Habits and lifestyle
These colorful birds are diurnal and often are seen in small groups or pairs, and outside the breeding season will form larger flocks. They typically forage low in shrubbery or on the ground, and in urban environments may become quite tame, approaching humans for food. Males can become aggressive during the mating season, vigorously chasing intruders. Both male and female use their crests for showing emotion. In flight, their path is undulating. This species has a melodious song which features a range of whistles and musical chirps of varied pitch. A single song only lasts 1-3 seconds, but a song may be repeated over and over.
college, deck, radiance, conclave, Vatican
Diet and nutrition
Red-crested cardinals are omnivores, they mainly eat plant seeds, berries, fruits, and insects.
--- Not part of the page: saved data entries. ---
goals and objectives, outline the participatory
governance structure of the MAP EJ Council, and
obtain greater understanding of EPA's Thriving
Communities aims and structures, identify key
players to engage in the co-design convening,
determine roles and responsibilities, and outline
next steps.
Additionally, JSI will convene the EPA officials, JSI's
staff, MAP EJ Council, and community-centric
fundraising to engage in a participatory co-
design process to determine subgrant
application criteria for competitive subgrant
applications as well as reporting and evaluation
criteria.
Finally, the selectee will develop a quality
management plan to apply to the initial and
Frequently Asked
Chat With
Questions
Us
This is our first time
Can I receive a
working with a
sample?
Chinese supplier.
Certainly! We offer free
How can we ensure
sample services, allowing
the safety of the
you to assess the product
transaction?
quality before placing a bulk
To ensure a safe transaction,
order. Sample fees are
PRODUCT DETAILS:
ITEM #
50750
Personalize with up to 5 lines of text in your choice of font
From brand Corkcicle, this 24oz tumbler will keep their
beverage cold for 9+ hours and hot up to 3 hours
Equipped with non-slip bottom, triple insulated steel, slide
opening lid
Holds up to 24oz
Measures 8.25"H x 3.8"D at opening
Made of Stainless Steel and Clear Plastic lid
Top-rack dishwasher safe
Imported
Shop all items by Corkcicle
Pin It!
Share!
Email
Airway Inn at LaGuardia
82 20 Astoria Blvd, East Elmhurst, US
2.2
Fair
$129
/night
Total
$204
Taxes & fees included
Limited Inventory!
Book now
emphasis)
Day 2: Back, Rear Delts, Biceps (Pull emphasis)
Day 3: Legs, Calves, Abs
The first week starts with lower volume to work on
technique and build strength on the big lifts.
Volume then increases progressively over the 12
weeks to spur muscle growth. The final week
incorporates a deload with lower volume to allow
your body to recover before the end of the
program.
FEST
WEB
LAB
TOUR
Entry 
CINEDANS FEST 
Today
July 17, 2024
Red-crested cardinals are monogamous and pairs mate for life. During the breeding season, birds remain exclusively in pairs. Mates maintain continuous contact by means of vocalizations and duets. Courtship displays involve strutting, fanning their tails and clicking their bills. The breeding season runs from October and November each year. The male constructs a cup-shaped nest of grass and twigs, and lines the cup with finer material such as rootlets, plant fibers and fur. The nest is located in the fork of a tree, typically 6-20 feet from the ground. Each year a pair raises 1-2 broods. 2-5 eggs are laid each breeding season and they are incubated for 12-13 days. The juveniles leave the nest 2-3 weeks after they hatch. Once they leave the nest, juveniles may stay in the family group for as long as a year until they find a mate.
These birds are not regarded as threatened or endangered, but can be susceptible to loss of habitat. As these birds are popular pets, bird poaching is likely to be a much bigger threat, but this has not had a significant impact yet on overall population numbers.
According to IUCN Red List, the Red-crested cardinal is common throughout its large range but no overall population estimate is available. According to the IUCN, the total population size of the species in Japan is 100-10,000 introduced breeding pairs that have been introduced. Currently, Red-crested cardinals are classified as Least Concern (LC) and their numbers today remain stable.
Fun facts for kids
- These birds can easily be confused with the Yellow-billed cardinal or the Red-cowled cardinal, although neither of these species has the distinctive red crest, and the former clearly has a yellow bill.
- A Red-crested cardinal called Pedro, a supporting character, appears in the films Rio and Rio 2.
- Although the male builds the nest, his mate gives the final approval.
- If a male loses sight of his mate, he makes a guttural call.
- Red-crested cardinal adults have a red crest and a white bill, while juveniles have a crest that is brown, and a black bill.